The only solution to the natural movements of human minds and perceptions and abilities to draw conclusions about what we perceive are various forms of brain-washing! Some of those forms of coerced “homogenizing of thought and action” are pleasant- choral music is such a homogenizer. But most coercive brainwashing is based on suppression of information by punishment, threat, or fear.

Brainwashing can and does happen in faith circles, too. The deepening of faith, or the growth of it in an individual or group can sometimes be mistaken for non-faith or even faith-abandonment by those persons who have not experienced such growth or depth, or have not allowed themselves to be open to the possibilities of such growth or deepening of faith. If those persons are in positions of leadership, charges of doctrinal impurity may be leveled, with the threat of real or spiritual “punishment.”

Objective studies, like Fowler’s, can help all believers to understand the movement of one’s cognitive understandings through faith in such a way that change can be welcomed, even encouraged.

The following are Wikipedia’s synopses of Fowler’s six stages of faith. Only when a person is coerced or makes the choice to “stay within” a level can any level be determined to be the wrong level for a person. Nor are the “higher” stages the “best” or “only” stages to which to aspire.

Inevitably, however, some persons will move into a stage of faith, because of age and/or the maturing of the mind, or by simply having more knowledge than they did before. Their forms of faith change. To some it may appear that another’s faith is evaporating when, in fact, its form is changing.

The Six Stages of Faith (Wikipedia, http://en.wikipedia.org/wiki/Fowler%27s_stages_of_faith_development)

  • Stage 0“Primal or Undifferentiated” faith (birth to 2 years), is characterized by an early learning of the safety of their environment (i.e. warm, safe and secure vs. hurt, neglect and abuse). If consistent nurture is experienced, one will develop a sense of trust and safety about the universe and the divine. Conversely, negative experiences will cause one to develop distrust with the universe and the divine. Transition to the next stage begins with integration of thought and languages which facilitates the use of symbols in speech and play.
  • Stage 1“Intuitive-Projective” faith (ages of three to seven), is characterized by the psyche’s unprotected exposure to the Unconscious, and marked by a relative fluidity of thought patterns. [1] Religion is learned mainly through experiences, stories, images, and the people that one comes in contact with.
  • Stage 2“Mythic-Literal” faith (mostly in school children), stage two persons have a strong belief in the justice and reciprocity of the universe, and their deities are almost always anthropomorphic. During this time metaphors and symbolic language are often misunderstood and are taken literally.
  • Stage 3“Synthetic-Conventional” faith (arising in adolescence; aged 12 to adulthood) characterized by conformity to religious authority and the development of a personal identity. Any conflicts with one’s beliefs are ignored at this stage due to the fear of threat from inconsistencies.
  • Stage 4“Individuative-Reflective” faith (usually mid-twenties to late thirties) a stage of angst and struggle. The individual takes personal responsibility for his or her beliefsand feelings. As one is able to reflect on one’s own beliefs, there is an openness to a new complexity of faith, but this also increases the awareness of conflicts in one’s belief.
  • Stage 5“Conjunctive” faith (mid-life crisis) acknowledges paradox and transcendence relating reality behind the symbols of inherited systems. The individual resolves conflicts from previous stages by a complex understanding of a multidimensional, interdependent “truth” that cannot be explained by any particular statement.
  • Stage 6“Universalizing” faith, or what some might call “enlightenment.” The individual would treat any person with compassion as he or she views people as from a universal community, and should be treated with universal principles of love and justice.
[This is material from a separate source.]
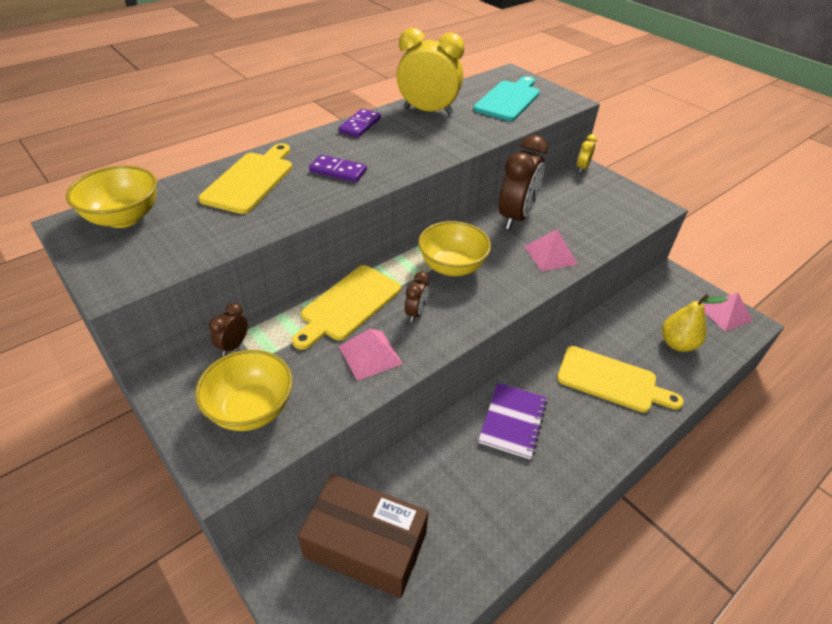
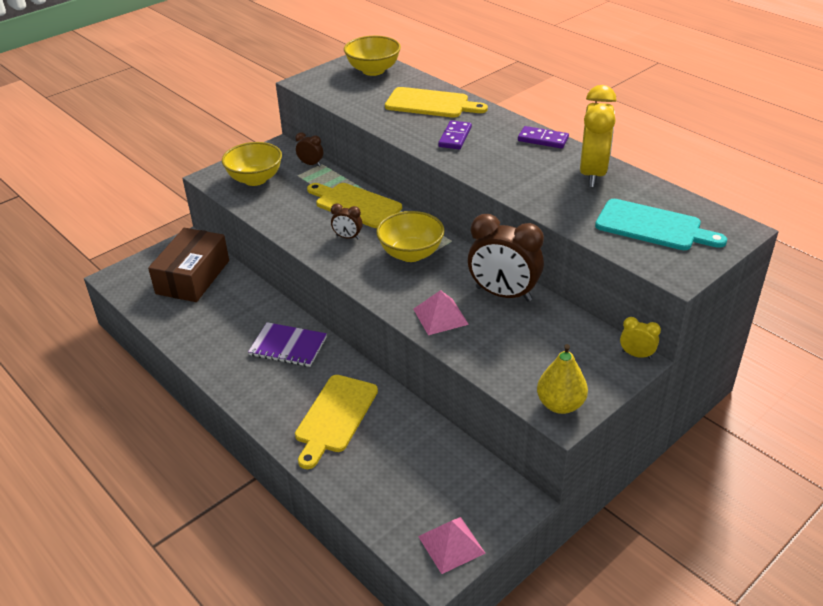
camera: 90 degrees right, 5 degrees down
pink pyramid [338,329,403,381] -> none
yellow pear [662,294,728,352] -> yellow pear moved to [537,344,588,414]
All of these descriptions are intended here to be only a basis for thought and discussion. They are valuable when talking to or teaching others who may be in different stages of faith. It can help avoid frustration when communicating with someone (or some group) who is in a different stage of faith and understanding. It is possible to “adjust” one’s language and use of metaphors so as to better be heard by others. It is possible to listen to what is behind basic statements of faith that a person may be having a difficult time expressing.

Again: The stages are NOT a means of “grading” one’s faith, depth of faith, or orthodoxy. They ARE a way of understanding that another’s understanding may be different than yours. One would not hand a Sunday School comic book to a person like Mother Theresa and expect her to stay interested very long. Nor would someone be very nice at all in trying to explain the loss of a loved one to a someone who had just gone through catechism or confirmation by showing the relatedness of Judeo-Christian thought to Neo-Platonic or ancient Babylonian philosophies. All of those expressions are valid ones at a certain stage of faith, but it may not be proper  in presenting them to someone at a different stage.
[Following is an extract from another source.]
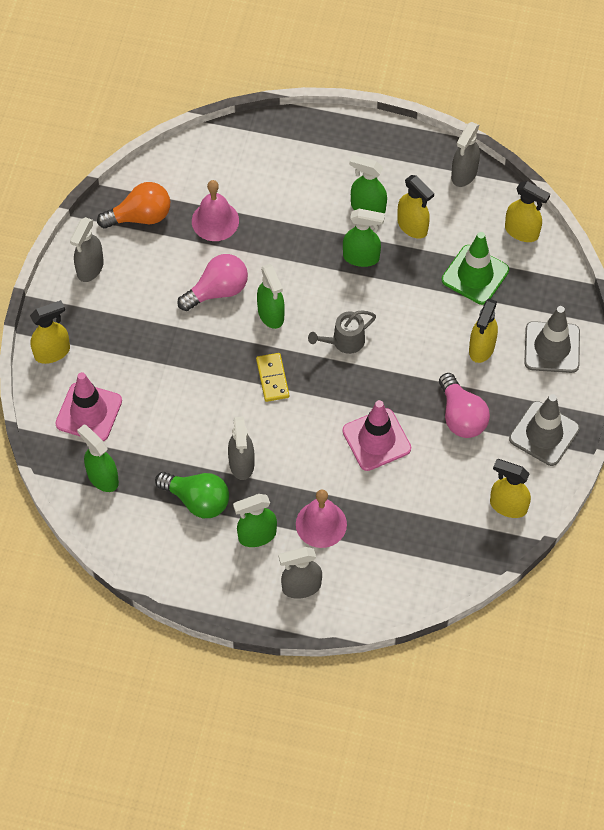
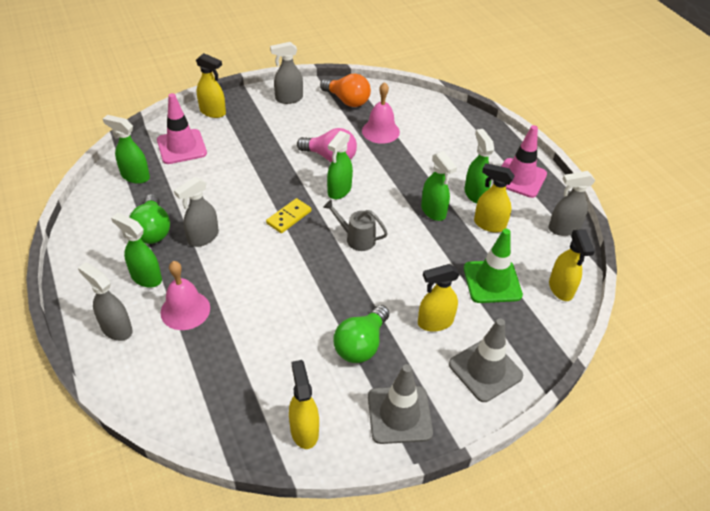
camera: 50 degrees right, 15 degrees down
green spray bottle [77,425,119,492] -> green spray bottle turned 75 degrees counterclockwise [103,115,150,184]
pink traffic cone [342,400,411,471] -> pink traffic cone moved to [501,125,547,198]
yellow spray bottle [397,175,434,239] -> yellow spray bottle turned 105 degrees clockwise [474,163,514,232]
pink light bulb [439,373,490,438] -> green light bulb [333,305,389,363]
Jesus spoke in parables to those who weren’t yet ready to hear a discourse on the ontological bases of God images in the Hebrew scriptures. In doing so, he enabled them to hear great truths that they may not otherwise have been able to learn and be illumined by.

The “stages” presented by Fowler are important lessons for all persons of faith. We must know that everybody doesn’t think, see, hear, understand the same way we do! Understanding that, adjusting to that reality, and respecting where the other person is can lead to greater understanding and deeper faith, prevent countless arguments and many hurt feelings. They even stop wars before they ever have a chance to start!

aa fowler stage

Spiritual Mentors: Barbara Brown Taylor

aa BBT

What if the whole Bible is less a book of certainties than it is a book of encounters, in which a staggeringly long parade of people run into God, each other, life–and are never the same again?  I mean, what don’t people run into in the Bible?  Not just terrifying clouds and hair-raising voices but also crazy relatives, persistent infertility, armed enemies, and deep depression, along with life-saving strangers, miraculous children, food in the wilderness, and knee-wobbling love.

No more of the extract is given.